Intention

Before proceeding to read this page, please read the brief overview on the Six Life-Supportive Concepts System here.

All outcomes can be manifested if we have the intention to begin and follow through. In our day-to-day living, we are often bombarded with many priorities and distractions and get trapped in a fuzzy and lethargic mind, floating from one purposeless task to another. To move to a focused, clear, and motivated state, we need to direct our consciousness to our purpose, reason, and devotion—also known as intention. Intention is misunderstood today as a weak desire, a fleeting thought without the commitment to follow through. But the original meaning of intention, etymologically speaking, is “to stretch out into” and “to strain, exert, and put one’s effort into something.” According to Marilyn Schlitz, Ph.D., past president of the Institute of Noetic Sciences, intention is “the projection of awareness, with purpose and efficacy, toward some object or outcome.” In other words, without intention all new concepts and desires are lost in our daily competing priorities, overwhelming distractions, and disengaged mind.

The power of intention to influence seemingly impossible things and situations has been increasingly substantiated by scientists from different disciplines. As we read in Chapter 14, they have carefully studied the effects of individual and group intentions on the performance of machines, properties of water, behaviours of animals and plants, growth rate of cancer cells and viruses, recovery from chronic diseases, behaviours of human DNA, social and economic trends, collective consciousness, and more. These scientific studies have concluded that the act of giving attention to something changes its physical properties. This has led scientists to ask, “What would our world be like if we gave something our full intention, our deliberate desire to make changes?”

Many articles on the interaction between mind and matter have been published in scientific journals, such as the American Journal of Physics, Scientific American, Physics Letters, Foundation of Physics, Physical Review, and the European Journal of Physics. Our thoughts are energies, vibrations, and information, and so are all unmanifested creative forces and manifested matters in the Universe. Moving out from a space of no-thoughts, unclear or crowded thoughts require a moment of silence, a “pause” in our daily lives. This is the vital beginning of our intention-setting process, which allows us to enter the realm of universal consciousness, of infinite possibilities.
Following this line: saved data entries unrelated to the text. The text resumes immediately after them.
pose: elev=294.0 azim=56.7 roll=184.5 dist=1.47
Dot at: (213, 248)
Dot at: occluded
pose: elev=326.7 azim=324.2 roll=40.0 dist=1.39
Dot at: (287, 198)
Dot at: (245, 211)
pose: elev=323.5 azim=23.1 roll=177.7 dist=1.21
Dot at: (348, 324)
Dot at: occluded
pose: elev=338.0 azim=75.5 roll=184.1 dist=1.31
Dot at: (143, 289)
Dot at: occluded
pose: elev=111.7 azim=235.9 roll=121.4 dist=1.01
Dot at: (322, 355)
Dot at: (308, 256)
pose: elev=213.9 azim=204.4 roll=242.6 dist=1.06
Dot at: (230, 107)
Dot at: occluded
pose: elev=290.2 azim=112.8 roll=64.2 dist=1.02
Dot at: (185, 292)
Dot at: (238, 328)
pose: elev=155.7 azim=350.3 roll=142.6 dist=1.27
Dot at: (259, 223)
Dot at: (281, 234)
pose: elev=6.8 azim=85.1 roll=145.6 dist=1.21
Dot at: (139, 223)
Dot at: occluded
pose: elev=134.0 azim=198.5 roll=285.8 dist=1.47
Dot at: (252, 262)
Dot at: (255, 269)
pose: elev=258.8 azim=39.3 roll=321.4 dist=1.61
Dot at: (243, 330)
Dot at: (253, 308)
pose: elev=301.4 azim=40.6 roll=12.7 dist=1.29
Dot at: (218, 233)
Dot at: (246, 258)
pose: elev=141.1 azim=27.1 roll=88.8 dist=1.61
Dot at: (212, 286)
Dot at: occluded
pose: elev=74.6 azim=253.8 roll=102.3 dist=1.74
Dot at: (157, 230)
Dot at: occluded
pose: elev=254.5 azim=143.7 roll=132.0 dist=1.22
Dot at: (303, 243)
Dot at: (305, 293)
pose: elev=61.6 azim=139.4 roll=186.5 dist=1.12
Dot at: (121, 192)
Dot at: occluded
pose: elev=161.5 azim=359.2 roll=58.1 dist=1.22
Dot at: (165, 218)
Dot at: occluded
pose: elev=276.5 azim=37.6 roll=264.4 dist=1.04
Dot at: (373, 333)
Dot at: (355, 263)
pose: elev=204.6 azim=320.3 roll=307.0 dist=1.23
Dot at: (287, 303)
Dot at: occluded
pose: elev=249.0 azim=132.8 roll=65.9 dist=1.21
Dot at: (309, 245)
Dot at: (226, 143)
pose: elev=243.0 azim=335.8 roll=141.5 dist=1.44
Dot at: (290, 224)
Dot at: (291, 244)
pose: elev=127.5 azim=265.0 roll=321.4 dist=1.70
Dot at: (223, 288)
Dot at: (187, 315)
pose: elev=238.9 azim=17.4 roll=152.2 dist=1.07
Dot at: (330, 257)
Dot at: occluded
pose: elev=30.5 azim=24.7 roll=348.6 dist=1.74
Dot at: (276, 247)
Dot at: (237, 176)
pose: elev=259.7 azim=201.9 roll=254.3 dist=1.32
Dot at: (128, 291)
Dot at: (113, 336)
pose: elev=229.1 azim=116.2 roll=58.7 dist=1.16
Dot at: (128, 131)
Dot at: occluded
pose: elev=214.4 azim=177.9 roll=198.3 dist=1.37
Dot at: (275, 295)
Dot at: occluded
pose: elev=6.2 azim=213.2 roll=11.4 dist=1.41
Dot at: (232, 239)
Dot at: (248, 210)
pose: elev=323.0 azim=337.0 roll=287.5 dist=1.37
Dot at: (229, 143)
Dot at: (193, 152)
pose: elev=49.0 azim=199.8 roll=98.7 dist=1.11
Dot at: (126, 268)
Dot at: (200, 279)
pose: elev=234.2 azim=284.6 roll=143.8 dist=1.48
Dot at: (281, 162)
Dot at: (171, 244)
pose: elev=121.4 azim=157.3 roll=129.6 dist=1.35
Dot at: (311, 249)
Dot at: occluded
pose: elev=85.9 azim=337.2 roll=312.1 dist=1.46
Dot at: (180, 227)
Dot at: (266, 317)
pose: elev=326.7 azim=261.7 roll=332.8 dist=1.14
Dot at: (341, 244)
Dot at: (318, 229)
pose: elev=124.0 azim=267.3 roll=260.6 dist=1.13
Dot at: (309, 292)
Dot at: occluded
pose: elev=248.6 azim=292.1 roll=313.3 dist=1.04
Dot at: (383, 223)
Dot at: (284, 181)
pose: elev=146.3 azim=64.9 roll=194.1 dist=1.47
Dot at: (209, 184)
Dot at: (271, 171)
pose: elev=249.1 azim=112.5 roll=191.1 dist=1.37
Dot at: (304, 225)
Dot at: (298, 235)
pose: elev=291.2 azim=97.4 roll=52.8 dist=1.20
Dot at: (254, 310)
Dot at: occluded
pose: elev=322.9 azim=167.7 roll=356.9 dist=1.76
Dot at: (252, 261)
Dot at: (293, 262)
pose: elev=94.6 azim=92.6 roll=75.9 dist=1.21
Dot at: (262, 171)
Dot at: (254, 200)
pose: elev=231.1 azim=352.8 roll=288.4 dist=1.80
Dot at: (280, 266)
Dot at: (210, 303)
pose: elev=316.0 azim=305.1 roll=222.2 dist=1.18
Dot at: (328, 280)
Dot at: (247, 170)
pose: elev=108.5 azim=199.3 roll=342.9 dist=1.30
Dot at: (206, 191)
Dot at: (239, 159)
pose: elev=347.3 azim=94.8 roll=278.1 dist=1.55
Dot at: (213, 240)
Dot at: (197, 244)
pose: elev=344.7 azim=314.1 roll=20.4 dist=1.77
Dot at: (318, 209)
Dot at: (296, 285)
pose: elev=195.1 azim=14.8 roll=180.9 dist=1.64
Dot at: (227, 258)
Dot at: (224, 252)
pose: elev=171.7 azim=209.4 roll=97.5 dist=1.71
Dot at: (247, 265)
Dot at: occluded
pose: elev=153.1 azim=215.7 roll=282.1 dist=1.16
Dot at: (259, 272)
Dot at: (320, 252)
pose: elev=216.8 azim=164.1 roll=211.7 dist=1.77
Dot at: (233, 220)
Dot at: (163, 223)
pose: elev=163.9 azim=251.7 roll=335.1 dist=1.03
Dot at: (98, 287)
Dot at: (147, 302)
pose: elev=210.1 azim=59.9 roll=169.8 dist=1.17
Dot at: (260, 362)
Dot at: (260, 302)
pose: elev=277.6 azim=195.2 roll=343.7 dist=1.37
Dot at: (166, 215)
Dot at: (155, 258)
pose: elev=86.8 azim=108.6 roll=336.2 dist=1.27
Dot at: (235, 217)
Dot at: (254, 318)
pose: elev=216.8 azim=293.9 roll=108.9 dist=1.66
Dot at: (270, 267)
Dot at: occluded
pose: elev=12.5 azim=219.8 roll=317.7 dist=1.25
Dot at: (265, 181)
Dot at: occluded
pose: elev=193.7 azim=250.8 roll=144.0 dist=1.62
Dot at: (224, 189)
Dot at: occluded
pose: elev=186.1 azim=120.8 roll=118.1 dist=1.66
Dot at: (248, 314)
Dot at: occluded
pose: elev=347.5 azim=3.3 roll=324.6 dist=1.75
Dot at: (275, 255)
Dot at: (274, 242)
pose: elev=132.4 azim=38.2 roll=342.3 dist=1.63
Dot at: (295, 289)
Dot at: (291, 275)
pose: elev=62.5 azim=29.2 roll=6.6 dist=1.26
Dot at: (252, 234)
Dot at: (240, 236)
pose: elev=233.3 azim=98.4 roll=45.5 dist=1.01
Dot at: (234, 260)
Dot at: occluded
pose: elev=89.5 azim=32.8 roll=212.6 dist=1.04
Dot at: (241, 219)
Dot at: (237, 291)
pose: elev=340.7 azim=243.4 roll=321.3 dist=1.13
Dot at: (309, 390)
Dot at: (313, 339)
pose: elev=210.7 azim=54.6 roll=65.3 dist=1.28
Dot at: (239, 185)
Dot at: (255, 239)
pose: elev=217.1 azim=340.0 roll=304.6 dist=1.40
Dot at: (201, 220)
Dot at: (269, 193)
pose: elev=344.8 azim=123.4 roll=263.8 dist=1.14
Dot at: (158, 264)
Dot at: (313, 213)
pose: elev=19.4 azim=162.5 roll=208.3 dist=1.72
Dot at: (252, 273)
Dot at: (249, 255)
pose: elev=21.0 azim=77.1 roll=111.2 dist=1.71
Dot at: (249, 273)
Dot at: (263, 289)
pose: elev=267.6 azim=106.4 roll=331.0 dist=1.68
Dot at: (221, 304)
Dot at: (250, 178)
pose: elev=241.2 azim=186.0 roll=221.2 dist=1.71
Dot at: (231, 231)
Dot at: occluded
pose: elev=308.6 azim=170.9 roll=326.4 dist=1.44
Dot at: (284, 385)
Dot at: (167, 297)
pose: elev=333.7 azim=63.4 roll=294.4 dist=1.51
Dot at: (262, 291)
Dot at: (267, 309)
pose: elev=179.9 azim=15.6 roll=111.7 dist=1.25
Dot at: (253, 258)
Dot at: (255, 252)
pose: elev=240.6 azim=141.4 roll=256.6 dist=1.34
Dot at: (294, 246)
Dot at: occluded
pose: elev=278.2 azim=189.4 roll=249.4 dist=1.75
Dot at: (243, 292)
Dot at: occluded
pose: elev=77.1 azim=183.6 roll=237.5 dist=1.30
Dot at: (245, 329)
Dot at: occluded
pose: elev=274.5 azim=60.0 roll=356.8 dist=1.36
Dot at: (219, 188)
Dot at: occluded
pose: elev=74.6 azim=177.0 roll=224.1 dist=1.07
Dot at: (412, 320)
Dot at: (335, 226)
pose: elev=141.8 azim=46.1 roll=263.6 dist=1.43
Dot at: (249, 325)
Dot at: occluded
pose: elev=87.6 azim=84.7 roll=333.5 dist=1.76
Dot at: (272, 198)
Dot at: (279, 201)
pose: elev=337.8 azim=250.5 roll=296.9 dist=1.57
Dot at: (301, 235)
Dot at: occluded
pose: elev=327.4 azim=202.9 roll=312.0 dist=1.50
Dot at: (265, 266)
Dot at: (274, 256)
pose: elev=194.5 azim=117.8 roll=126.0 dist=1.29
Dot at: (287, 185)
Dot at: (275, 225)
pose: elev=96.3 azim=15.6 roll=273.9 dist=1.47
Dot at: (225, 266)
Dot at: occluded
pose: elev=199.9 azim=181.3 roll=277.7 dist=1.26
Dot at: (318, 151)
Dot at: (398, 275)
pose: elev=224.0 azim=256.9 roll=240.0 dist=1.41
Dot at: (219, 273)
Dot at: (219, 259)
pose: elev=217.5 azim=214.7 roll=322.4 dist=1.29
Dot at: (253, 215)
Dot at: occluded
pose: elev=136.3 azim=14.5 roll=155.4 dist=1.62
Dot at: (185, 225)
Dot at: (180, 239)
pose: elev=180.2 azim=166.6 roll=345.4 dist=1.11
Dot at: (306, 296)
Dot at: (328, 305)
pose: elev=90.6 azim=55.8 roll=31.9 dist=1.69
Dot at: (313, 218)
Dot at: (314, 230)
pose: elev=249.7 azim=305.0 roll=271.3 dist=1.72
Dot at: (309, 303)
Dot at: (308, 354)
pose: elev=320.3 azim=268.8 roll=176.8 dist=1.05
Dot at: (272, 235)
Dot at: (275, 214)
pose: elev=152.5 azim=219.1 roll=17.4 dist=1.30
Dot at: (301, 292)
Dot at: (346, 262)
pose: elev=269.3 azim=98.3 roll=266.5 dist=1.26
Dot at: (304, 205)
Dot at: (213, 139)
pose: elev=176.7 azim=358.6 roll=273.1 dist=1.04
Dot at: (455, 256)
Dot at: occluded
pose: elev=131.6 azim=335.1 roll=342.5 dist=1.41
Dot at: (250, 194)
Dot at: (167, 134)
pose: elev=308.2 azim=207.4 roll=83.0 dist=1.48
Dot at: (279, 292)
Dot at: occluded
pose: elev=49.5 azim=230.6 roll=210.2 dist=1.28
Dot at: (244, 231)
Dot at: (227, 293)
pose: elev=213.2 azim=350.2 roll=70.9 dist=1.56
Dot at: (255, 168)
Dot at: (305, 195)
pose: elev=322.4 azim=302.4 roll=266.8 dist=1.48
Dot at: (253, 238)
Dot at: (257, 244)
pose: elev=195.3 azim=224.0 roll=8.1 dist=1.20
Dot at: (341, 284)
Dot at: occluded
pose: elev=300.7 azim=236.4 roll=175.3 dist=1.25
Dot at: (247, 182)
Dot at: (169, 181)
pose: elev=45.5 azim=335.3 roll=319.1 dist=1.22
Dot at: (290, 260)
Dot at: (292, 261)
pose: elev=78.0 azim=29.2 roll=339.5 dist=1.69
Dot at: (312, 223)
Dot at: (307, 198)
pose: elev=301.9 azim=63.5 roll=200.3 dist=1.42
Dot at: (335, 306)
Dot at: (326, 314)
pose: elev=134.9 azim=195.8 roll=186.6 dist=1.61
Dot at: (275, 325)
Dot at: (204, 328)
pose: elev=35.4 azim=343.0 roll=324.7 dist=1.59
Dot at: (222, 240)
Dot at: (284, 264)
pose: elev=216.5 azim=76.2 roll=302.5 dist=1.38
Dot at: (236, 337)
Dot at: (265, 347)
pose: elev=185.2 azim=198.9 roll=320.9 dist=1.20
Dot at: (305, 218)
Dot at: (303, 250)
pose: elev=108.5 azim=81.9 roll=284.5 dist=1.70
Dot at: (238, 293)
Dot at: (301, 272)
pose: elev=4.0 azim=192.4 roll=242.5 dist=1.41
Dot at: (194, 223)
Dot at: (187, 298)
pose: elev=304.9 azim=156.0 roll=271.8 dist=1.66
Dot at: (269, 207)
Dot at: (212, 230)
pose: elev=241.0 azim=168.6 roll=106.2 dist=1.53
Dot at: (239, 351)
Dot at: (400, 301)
In Particle Physics, the Standard Model describes a set of particles (e.g. photon, quark, lepton, gluon, etc.) that build the entire Universe as we know it. Central to the Standard Model is the presupposition that a Higgs Field—a field of energy present throughout the entire Universe—exists. This field provides virtual particles their mass, giving weight and shape to all matter we see in the Universe. This presupposition was proved with the discovery of the Higgs Boson—a fundamental particle of the Higgs Field—by the European Organisation for Nuclear Research, in July 2012, after months of intense evaluation and examination. Our intentions act like the Higgs Boson: they give particles their mass. The quality of our intention strengthens and accelerates our efforts to manifest the other five concepts, that is, simplify, redefine, align, embody and resonate.

Core Actions to Take e

(a)     Make time in the morning to set your intention.

(b)     Quiet your mind and calm your body by focusing all your attention on your breathing. Focus on the pause between your inhalation and exhalation—expand the pause.

(c)     Bring the six qualities of intention into your awareness—simplify, redefine, align, embody, and resonate. Be one with the field of consciousness.

(d)     State your intention clearly, Remind yourself that less is more. Be open and flexible.

(e)     As vividly as possible, see, hear, and feel yourself carrying out your intentions. Be aligned with them.

(f)      Surrender your outcome to the Universe (or God, or whatever name you call this totality). Wait for the mind, heart, and body to be still before you move to the next activity.

(g)     Honor your intention. “Be” (clearly experience) your intention as you carry out your daily life-supportive routine.